Trasparenza e microtransazioni: Diablo Immortal e Call of Duty Mobile nel mirino dell’AGCM
L’Autorità Garante della Concorrenza e del Mercato (AGCM) ha recentemente avviato due procedimenti istruttori (PS13020 e PS13039) nei confronti della casa produttrice di videogiochi Activision Blizzard, con riferimento alla trasparenza informativa, alle modalità di commercializzazione e agli acquisti in-game nei suoi videogiochi free to play (cioè accessibili gratuitamente, ma fondati su meccanismi di monetizzazione integrati) Diablo Immortal e Call of Duty Mobile.
Le indagini dell’Autorità riguardano le presunte pratiche commerciali scorrette, ingannevoli e aggressive, nonché le possibili violazioni dei diritti contrattuali dei consumatori connesse ai sistemi di acquisto integrati nei due videogiochi, in particolare:
l’impiego di dark pattern, ossia strategie di design dell’interfaccia di gioco idonee a incentivare un utilizzo prolungato e reiterato del prodotto e ad orientare il consumatore verso l’adesione alle offerte commerciali senza una piena e consapevole valutazione;
l’utilizzo di valute virtuali intermedie, che renderebbe meno immediata la percezione del costo reale dei contenuti digitali, separando l’atto di acquisto dalla consapevolezza della spesa in moneta reale, anche attraverso meccanismi quali bundle (pacchetti di oggetti economicamente più convenienti rispetto all’acquisto singolo, spesso a tempo limitato) e loot box (pacchetti dal contenuto casuale, rivelato solo dopo l’acquisto);
le modalità di esercizio dei diritti da parte degli utenti, in particolare minorenni, considerato che le impostazioni predefinite dei giochi sembrerebbero privilegiare opzioni meno tutelanti, inducendo l’utente, sin dalla registrazione del proprio account, ad esempio a prestare il consenso al trattamento dei dati personali, anche per finalità di profilazione commerciale, nella convinzione di trovarsi di fronte a scelte obbligate;
l’inadeguatezza delle informative sui diritti contrattuali dell’utente, che apparirebbero idonee a indurlo a rinunciarvi inconsapevolmente, con il rischio, tra l’altro, di vedere bloccato o perdere l’account di gioco per decisione unilaterale del fornitore, senza adeguata motivazione, assistenza o possibilità di contraddittorio, con la conseguente perdita delle somme spese per i contenuti digitali acquistati.

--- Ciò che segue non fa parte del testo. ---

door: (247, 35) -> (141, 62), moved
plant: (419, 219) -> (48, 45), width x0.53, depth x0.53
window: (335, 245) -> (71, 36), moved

Tali condotte potrebbero integrare pratiche commerciali scorrette e ingannevoli, soprattutto alla luce della particolare vulnerabilità dei destinatari: a differenza di altri prodotti, infatti, i videogiochi sono fruiti in larga misura da minori, circostanza che impone ai professionisti un livello più elevato di diligenza informativa nel rivolgersi a soggetti non pienamente consapevoli delle relative dinamiche economiche.
L’intervento dell’AGCM si colloca nell’ambito di una più ampia linea d’indirizzo volta al rafforzamento della tutela dei diritti dei videogiocatori e, in particolare, a delineare i limiti di liceità delle cosiddette “microtransazioni”: piccoli acquisti effettuati con denaro reale all’interno di applicazioni o videogiochi, finalizzati all’ottenimento di valuta virtuale, oggetti estetici (skin) o vantaggi competitivi (pay-to-win).
Tali meccanismi, specie nelle fasce di età più giovani, possono infatti favorire comportamenti di acquisto compulsivo, rendendo auspicabile una revisione delle architetture economiche dei videogiochi, sempre più esposti al rischio di trasformarsi in una trappola per l’utente finale, con possibili ricadute anche sul piano della dipendenza da gioco.